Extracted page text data
——————

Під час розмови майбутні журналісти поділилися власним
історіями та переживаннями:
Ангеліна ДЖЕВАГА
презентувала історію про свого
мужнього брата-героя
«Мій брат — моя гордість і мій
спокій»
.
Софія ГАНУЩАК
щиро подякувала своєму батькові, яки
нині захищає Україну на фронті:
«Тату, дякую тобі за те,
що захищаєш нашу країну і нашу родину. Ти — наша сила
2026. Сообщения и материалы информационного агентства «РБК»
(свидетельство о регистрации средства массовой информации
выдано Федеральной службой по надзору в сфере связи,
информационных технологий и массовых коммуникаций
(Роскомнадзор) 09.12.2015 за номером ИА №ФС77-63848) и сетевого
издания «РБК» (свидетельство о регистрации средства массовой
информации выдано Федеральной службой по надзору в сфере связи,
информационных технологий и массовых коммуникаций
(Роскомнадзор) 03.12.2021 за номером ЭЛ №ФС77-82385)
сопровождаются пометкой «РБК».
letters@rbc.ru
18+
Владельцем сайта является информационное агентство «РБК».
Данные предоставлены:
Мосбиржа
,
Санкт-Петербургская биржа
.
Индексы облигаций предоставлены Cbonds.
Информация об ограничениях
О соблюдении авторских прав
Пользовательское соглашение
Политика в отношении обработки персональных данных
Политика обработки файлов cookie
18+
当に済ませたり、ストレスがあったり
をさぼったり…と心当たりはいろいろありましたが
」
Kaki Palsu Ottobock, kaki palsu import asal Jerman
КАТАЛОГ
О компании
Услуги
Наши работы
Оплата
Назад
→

——————

◆ **EXERCISE**
Copy each line of the records containing the string "связи".

◆ **EXPECTED ANSWER**
выдано Федеральной службой по надзору в сфере связи,
информации выдано Федеральной службой по надзору в сфере связи,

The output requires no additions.